- GIVEN REQUEST: Rewrite every line of the records below as a JSON list of strings, with one string per line and no blank lines.
[begin INPUT ROWS]
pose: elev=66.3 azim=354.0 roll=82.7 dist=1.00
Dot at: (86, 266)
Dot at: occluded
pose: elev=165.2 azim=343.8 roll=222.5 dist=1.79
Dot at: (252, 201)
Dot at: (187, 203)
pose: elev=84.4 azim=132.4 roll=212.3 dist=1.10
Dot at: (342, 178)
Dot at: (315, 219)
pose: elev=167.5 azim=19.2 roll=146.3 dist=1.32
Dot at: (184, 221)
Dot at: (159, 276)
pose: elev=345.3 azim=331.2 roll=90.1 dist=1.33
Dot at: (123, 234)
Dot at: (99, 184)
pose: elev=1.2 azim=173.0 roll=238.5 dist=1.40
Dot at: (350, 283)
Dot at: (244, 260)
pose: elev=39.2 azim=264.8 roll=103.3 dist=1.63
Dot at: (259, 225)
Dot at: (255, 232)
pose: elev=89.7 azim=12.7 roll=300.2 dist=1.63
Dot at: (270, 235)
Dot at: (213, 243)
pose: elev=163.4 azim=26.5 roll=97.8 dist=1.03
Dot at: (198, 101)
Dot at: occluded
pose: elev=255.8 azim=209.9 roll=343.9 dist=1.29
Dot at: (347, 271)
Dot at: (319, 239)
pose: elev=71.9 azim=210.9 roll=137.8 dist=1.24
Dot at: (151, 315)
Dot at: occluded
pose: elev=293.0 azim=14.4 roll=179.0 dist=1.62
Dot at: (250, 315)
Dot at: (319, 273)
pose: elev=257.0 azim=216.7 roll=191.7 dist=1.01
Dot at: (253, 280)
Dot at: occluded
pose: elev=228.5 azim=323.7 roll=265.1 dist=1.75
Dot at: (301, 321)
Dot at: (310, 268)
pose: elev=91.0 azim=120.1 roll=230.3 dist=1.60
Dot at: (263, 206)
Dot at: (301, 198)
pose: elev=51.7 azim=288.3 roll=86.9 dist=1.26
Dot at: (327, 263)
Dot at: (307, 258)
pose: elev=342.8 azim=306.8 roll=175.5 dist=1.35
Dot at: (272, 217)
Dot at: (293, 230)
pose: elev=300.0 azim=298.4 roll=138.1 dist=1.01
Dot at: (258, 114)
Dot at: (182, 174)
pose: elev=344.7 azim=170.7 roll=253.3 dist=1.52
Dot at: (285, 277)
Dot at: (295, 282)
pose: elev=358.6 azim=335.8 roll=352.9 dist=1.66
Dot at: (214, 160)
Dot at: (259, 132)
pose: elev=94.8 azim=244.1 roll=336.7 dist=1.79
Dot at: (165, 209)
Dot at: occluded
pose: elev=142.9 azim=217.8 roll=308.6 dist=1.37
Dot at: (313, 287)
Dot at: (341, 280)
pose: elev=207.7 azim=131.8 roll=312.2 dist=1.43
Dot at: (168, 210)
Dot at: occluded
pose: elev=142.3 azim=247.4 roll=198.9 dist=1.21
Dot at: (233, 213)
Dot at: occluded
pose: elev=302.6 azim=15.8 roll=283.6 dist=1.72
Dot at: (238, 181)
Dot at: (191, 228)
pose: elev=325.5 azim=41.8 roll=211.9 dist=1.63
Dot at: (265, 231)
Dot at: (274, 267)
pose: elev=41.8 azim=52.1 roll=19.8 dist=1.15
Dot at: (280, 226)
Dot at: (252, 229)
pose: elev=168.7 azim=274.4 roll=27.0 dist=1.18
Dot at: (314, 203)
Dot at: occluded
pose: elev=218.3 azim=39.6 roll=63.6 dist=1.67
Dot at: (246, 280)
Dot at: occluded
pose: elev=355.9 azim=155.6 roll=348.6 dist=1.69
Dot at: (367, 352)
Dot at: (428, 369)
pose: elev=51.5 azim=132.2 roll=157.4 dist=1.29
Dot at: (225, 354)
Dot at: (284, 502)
[end INPUT ROWS]
- ANSWER TO THE EXERCISE:
[
  "pose: elev=66.3 azim=354.0 roll=82.7 dist=1.00",
  "Dot at: (86, 266)",
  "Dot at: occluded",
  "pose: elev=165.2 azim=343.8 roll=222.5 dist=1.79",
  "Dot at: (252, 201)",
  "Dot at: (187, 203)",
  "pose: elev=84.4 azim=132.4 roll=212.3 dist=1.10",
  "Dot at: (342, 178)",
  "Dot at: (315, 219)",
  "pose: elev=167.5 azim=19.2 roll=146.3 dist=1.32",
  "Dot at: (184, 221)",
  "Dot at: (159, 276)",
  "pose: elev=345.3 azim=331.2 roll=90.1 dist=1.33",
  "Dot at: (123, 234)",
  "Dot at: (99, 184)",
  "pose: elev=1.2 azim=173.0 roll=238.5 dist=1.40",
  "Dot at: (350, 283)",
  "Dot at: (244, 260)",
  "pose: elev=39.2 azim=264.8 roll=103.3 dist=1.63",
  "Dot at: (259, 225)",
  "Dot at: (255, 232)",
  "pose: elev=89.7 azim=12.7 roll=300.2 dist=1.63",
  "Dot at: (270, 235)",
  "Dot at: (213, 243)",
  "pose: elev=163.4 azim=26.5 roll=97.8 dist=1.03",
  "Dot at: (198, 101)",
  "Dot at: occluded",
  "pose: elev=255.8 azim=209.9 roll=343.9 dist=1.29",
  "Dot at: (347, 271)",
  "Dot at: (319, 239)",
  "pose: elev=71.9 azim=210.9 roll=137.8 dist=1.24",
  "Dot at: (151, 315)",
  "Dot at: occluded",
  "pose: elev=293.0 azim=14.4 roll=179.0 dist=1.62",
  "Dot at: (250, 315)",
  "Dot at: (319, 273)",
  "pose: elev=257.0 azim=216.7 roll=191.7 dist=1.01",
  "Dot at: (253, 280)",
  "Dot at: occluded",
  "pose: elev=228.5 azim=323.7 roll=265.1 dist=1.75",
  "Dot at: (301, 321)",
  "Dot at: (310, 268)",
  "pose: elev=91.0 azim=120.1 roll=230.3 dist=1.60",
  "Dot at: (263, 206)",
  "Dot at: (301, 198)",
  "pose: elev=51.7 azim=288.3 roll=86.9 dist=1.26",
  "Dot at: (327, 263)",
  "Dot at: (307, 258)",
  "pose: elev=342.8 azim=306.8 roll=175.5 dist=1.35",
  "Dot at: (272, 217)",
  "Dot at: (293, 230)",
  "pose: elev=300.0 azim=298.4 roll=138.1 dist=1.01",
  "Dot at: (258, 114)",
  "Dot at: (182, 174)",
  "pose: elev=344.7 azim=170.7 roll=253.3 dist=1.52",
  "Dot at: (285, 277)",
  "Dot at: (295, 282)",
  "pose: elev=358.6 azim=335.8 roll=352.9 dist=1.66",
  "Dot at: (214, 160)",
  "Dot at: (259, 132)",
  "pose: elev=94.8 azim=244.1 roll=336.7 dist=1.79",
  "Dot at: (165, 209)",
  "Dot at: occluded",
  "pose: elev=142.9 azim=217.8 roll=308.6 dist=1.37",
  "Dot at: (313, 287)",
  "Dot at: (341, 280)",
  "pose: elev=207.7 azim=131.8 roll=312.2 dist=1.43",
  "Dot at: (168, 210)",
  "Dot at: occluded",
  "pose: elev=142.3 azim=247.4 roll=198.9 dist=1.21",
  "Dot at: (233, 213)",
  "Dot at: occluded",
  "pose: elev=302.6 azim=15.8 roll=283.6 dist=1.72",
  "Dot at: (238, 181)",
  "Dot at: (191, 228)",
  "pose: elev=325.5 azim=41.8 roll=211.9 dist=1.63",
  "Dot at: (265, 231)",
  "Dot at: (274, 267)",
  "pose: elev=41.8 azim=52.1 roll=19.8 dist=1.15",
  "Dot at: (280, 226)",
  "Dot at: (252, 229)",
  "pose: elev=168.7 azim=274.4 roll=27.0 dist=1.18",
  "Dot at: (314, 203)",
  "Dot at: occluded",
  "pose: elev=218.3 azim=39.6 roll=63.6 dist=1.67",
  "Dot at: (246, 280)",
  "Dot at: occluded",
  "pose: elev=355.9 azim=155.6 roll=348.6 dist=1.69",
  "Dot at: (367, 352)",
  "Dot at: (428, 369)",
  "pose: elev=51.5 azim=132.2 roll=157.4 dist=1.29",
  "Dot at: (225, 354)",
  "Dot at: (284, 502)"
]